# Assigned task
In the listing below, replace "Gasolina" with "Diesel" and write out the lines again with nothing else changed. Begin at the line that has "ていて、見事な描写力に圧倒されます。モチーフとなっ" and stop after the line that has "modern comfort same", leaving out the pictures.

[Page-level text extractions]
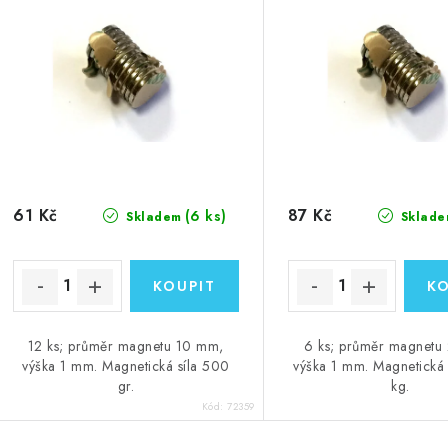
61 Kč
87 Kč
(6 ks)
Skladem
Sklade
12 ks; průměr magnetu 10 mm,
6 ks; průměr magnetu
výška 1 mm. Magnetická síla 500
výška 1 mm. Magnetická s
gr.
kg.
Kód:
72359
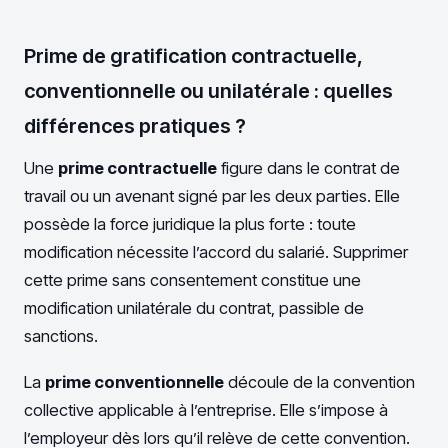
Prime de gratification contractuelle,
conventionnelle ou unilatérale : quelles
différences pratiques ?
Une
prime contractuelle
figure dans le contrat de
travail ou un avenant signé par les deux parties. Elle
possède la force juridique la plus forte : toute
modification nécessite l’accord du salarié. Supprimer
cette prime sans consentement constitue une
modification unilatérale du contrat, passible de
sanctions.
La
prime conventionnelle
découle de la convention
collective applicable à l’entreprise. Elle s’impose à
l’employeur dès lors qu’il relève de cette convention.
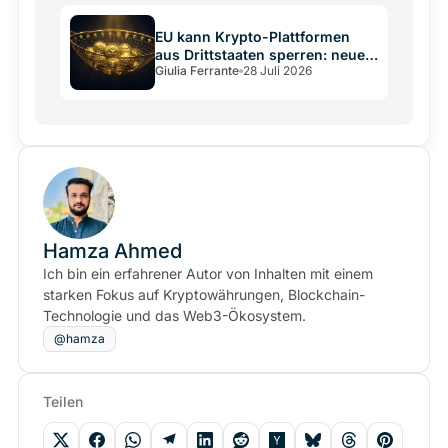
EU kann Krypto-Plattformen
aus Drittstaaten sperren: neues
Giulia Ferrante
28 Juli 2026
Sanktionsmittel
Hamza Ahmed
Ich bin ein erfahrener Autor von Inhalten mit einem
starken Fokus auf Kryptowährungen, Blockchain-
Technologie und das Web3-Ökosystem.
@hamza
Teilen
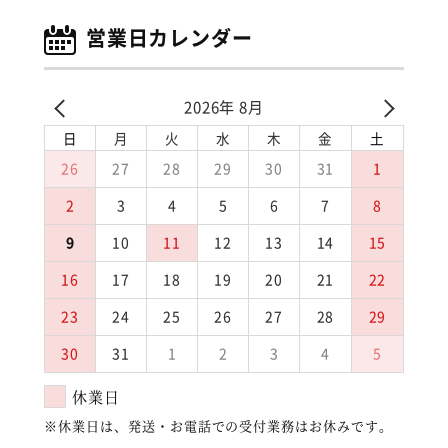
営業日カレンダー
2026年 8月
日
月
火
水
木
金
土
26
27
28
29
30
31
1
2
3
4
5
6
7
8
9
10
11
12
13
14
15
16
17
18
19
20
21
22
23
24
25
26
27
28
29
30
31
1
2
3
4
5
休業日
※休業日は、発送・お電話での受付業務はお休みです。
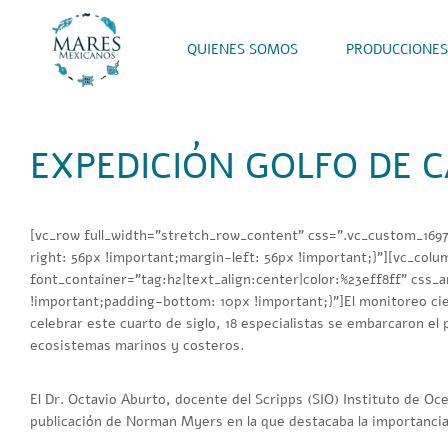
QUIENES SOMOS
PRODUCCIONES
EXPEDICIÓN GOLFO DE C
[vc_row full_width=”stretch_row_content” css=”.vc_custom_169
right: 56px !important;margin-left: 56px !important;}”][vc_colu
font_container=”tag:h2|text_align:center|color:%23eff8ff” cs
!important;padding-bottom: 10px !important;}”]
El monitoreo ci
celebrar este cuarto de siglo, 18 especialistas se embarcaron el
ecosistemas marinos y costeros.
El Dr. Octavio Aburto, docente del Scripps (SIO) Instituto de Oce
publicación de Norman Myers en la que destacaba la importancia 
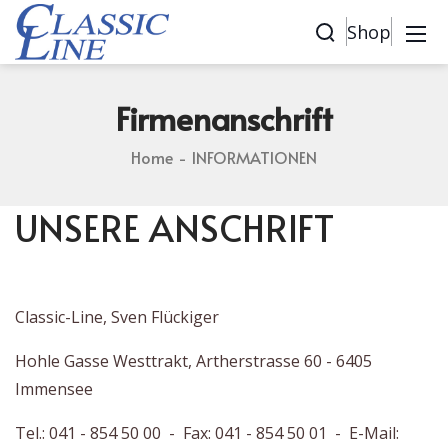
Shop
Firmenanschrift
Home
INFORMATIONEN
UNSERE ANSCHRIFT
Classic-Line, Sven Flückiger
Hohle Gasse Westtrakt, Artherstrasse 60 - 6405
Immensee
Tel.: 041 - 854 50 00 - Fax: 041 - 854 50 01 - E-Mail:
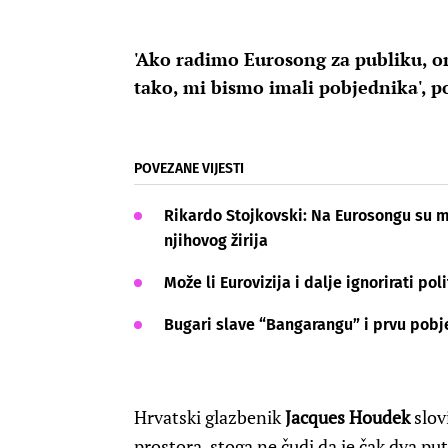
'Ako radimo Eurosong za publiku, on
tako, mi bismo imali pobjednika', p
POVEZANE VIJESTI
Rikardo Stojkovski: Na Eurosongu su m
njihovog žirija
Može li Eurovizija i dalje ignorirati pol
Bugari slave “Bangarangu” i prvu pob
Hrvatski glazbenik
Jacques Houdek
slov
prostora, stoga ne čudi da je čak dva p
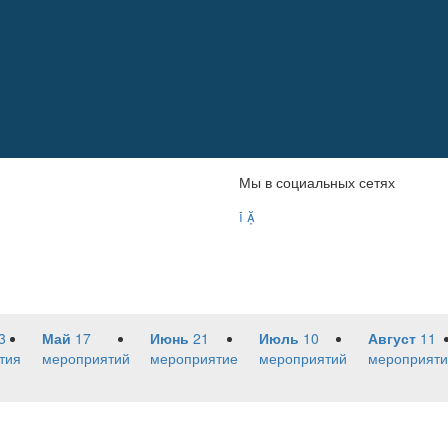
Мы в социальных сетях


3
Май
17
Июнь
21
Июль
10
Август
11
тия
мероприятий
мероприятие
мероприятий
мероприяти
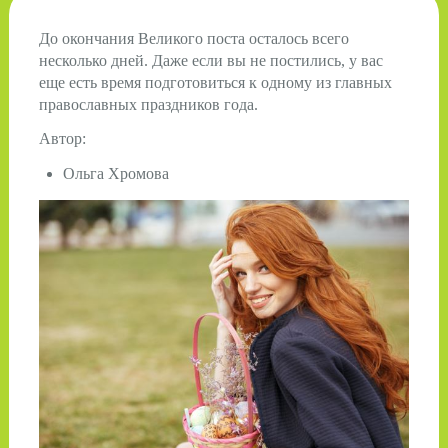
До окончания Великого поста осталось всего
несколько дней. Даже если вы не постились, у вас
еще есть время подготовиться к одному из главных
православных праздников года.
Автор:
Ольга Хромова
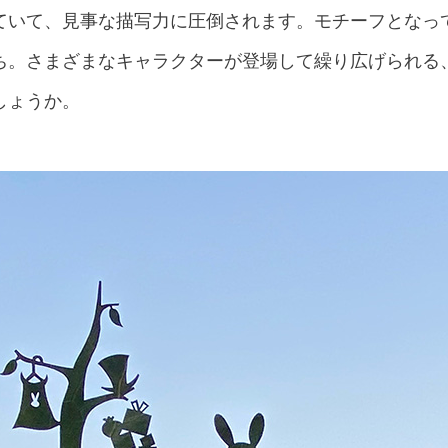
ていて、見事な描写力に圧倒されます。モチーフとなっ
ち。さまざまなキャラクターが登場して繰り広げられる
しょうか。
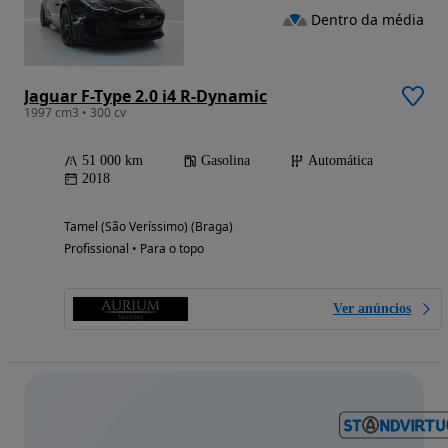
Dentro da média
Jaguar F-Type 2.0 i4 R-Dynamic
1997 cm3 • 300 cv
51 000 km
Gasolina
Automática
2018
Tamel (São Veríssimo) (Braga)
Profissional • Para o topo
Ver anúncios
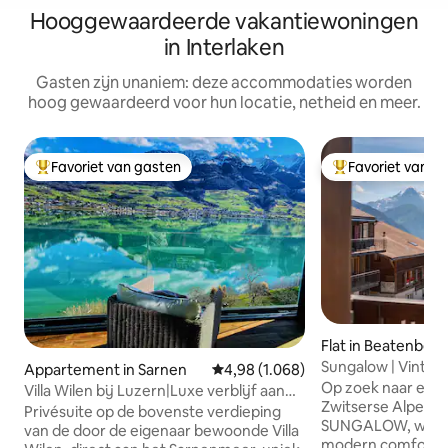
Hooggewaardeerde vakantiewoningen
in Interlaken
Gasten zijn unaniem: deze accommodaties worden
hoog gewaardeerd voor hun locatie, netheid en meer.
Favoriet van gasten
Favoriet van g
Topfavoriet van gasten
Topfavoriet van 
Flat in Beatenberg
Sungalow | Vintag
Appartement in Sarnen
Gemiddelde beoordeling van 4,98 
4,98 (1.068)
Alpenchalet
Op zoek naar een m
Villa Wilen bij Luzern|Luxe verblijf aan
Zwitserse Alpen? 
het meer
Privésuite op de bovenste verdieping
SUNGALOW, waar t
van de door de eigenaar bewoonde Villa
modern comfort same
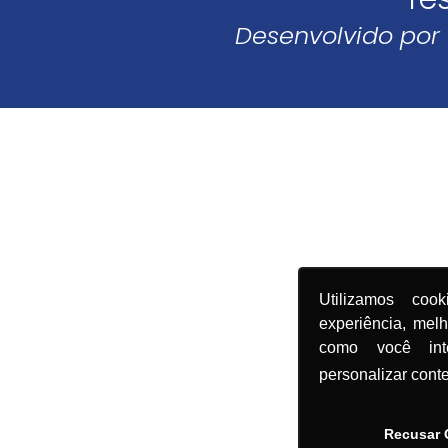
Desenvolvido por
Utilizamos coo
experiência, mel
como você in
personalizar cont
Recusar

# Answer to this exercise
ていて、見事な描写力に圧倒されます。モチーフとなっ
ち。さまざまなキャラクターが登場して繰り広げられる
しょうか。
Dentro da média
Jaguar F-Type 2.0 i4 R-Dynamic
1997 cm3 • 300 cv
51 000 km
Diesel
Automática
2018
Tamel (São Veríssimo) (Braga)
Profissional • Para o topo
Ver anúncios
Hooggewaardeerde vakantiewoningen
in Interlaken
Gasten zijn unaniem: deze accommodaties worden
hoog gewaardeerd voor hun locatie, netheid en meer.
Favoriet van gasten
Favoriet van g
Topfavoriet van gasten
Topfavoriet van 
Flat in Beatenberg
Sungalow | Vintag
Appartement in Sarnen
Gemiddelde beoordeling van 4,98 
4,98 (1.068)
Alpenchalet
Op zoek naar een m
Villa Wilen bij Luzern|Luxe verblijf aan
Zwitserse Alpen? 
het meer
Privésuite op de bovenste verdieping
SUNGALOW, waar t
van de door de eigenaar bewoonde Villa
modern comfort same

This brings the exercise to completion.